The intestinal microbiota has been linked to a variety of solid cancers, primarily through its role in causing inflammation. In addition, several species including Bacteroides fragilis, Escherichia coli, Fusobacterium nucleatum, and Helicobacter pylori have been specifically implicated in tumor progression in colorectal cancers. Nevertheless, whether the tumor or the microbiota are predominantly driving cancer progression remains an active area of study. Recent studies have discovered that specific species in the tumor microenvironment are able to metabolize chemotherapeutic agents, reducing their efficacy in both colorectal and pancreatic cancers. The major foci of research in our lab are:
- Characterizing the role of the intestinal microbiota in the progression of colorectal cancers.

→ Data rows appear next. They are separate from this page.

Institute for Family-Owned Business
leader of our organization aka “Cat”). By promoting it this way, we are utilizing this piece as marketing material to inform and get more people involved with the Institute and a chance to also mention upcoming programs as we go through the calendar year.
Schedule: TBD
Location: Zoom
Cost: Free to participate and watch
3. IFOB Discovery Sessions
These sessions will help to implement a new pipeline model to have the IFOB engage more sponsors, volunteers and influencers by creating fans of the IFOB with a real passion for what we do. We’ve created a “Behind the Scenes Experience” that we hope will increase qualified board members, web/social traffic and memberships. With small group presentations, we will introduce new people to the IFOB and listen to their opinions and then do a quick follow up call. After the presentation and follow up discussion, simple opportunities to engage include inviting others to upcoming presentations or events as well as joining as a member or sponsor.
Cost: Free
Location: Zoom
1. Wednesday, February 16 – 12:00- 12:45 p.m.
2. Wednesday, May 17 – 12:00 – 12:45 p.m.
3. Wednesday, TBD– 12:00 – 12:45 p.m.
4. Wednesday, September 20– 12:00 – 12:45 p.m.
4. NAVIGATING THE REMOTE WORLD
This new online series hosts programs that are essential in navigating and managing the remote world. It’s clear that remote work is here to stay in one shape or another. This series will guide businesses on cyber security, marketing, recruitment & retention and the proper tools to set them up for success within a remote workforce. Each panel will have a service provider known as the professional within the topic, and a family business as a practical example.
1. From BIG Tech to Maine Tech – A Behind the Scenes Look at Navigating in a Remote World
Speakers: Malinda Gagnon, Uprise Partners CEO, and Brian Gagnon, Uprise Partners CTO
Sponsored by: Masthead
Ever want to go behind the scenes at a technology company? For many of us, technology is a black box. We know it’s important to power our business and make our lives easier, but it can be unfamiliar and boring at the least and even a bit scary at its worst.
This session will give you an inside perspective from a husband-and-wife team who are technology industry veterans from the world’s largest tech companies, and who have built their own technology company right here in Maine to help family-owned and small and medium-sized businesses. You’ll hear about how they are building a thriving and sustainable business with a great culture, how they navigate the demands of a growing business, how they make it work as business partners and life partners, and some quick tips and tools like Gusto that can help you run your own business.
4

- Identifying signatures in the microbiota that can be used as predictive indicators for the success of chemotherapies in both colorectal and pancreatic cancers
Leukemia and Bone Marrow Transplant
The typical treatment for acute leukemia involves multiple rounds of chemotherapy followed by allogeneic hematopoietic cell transplantation (bone marrow transplant). During treatment, multiple rounds of antibiotics are administered to both treat and prevent infection while the immune system is suppressed. These treatments cause damage to the intestinal microbiota that can increase permeability of the intestinal barrier, leading to bloodstream infections. Furthermore, dysbiosis persists following treatment and can lead to the development of graft-versus-host disease. Our lab is working to characterize patterns of dysbiosis that may indicate future complications and develop interventional therapies to restore the intestinal microbiota following treatment.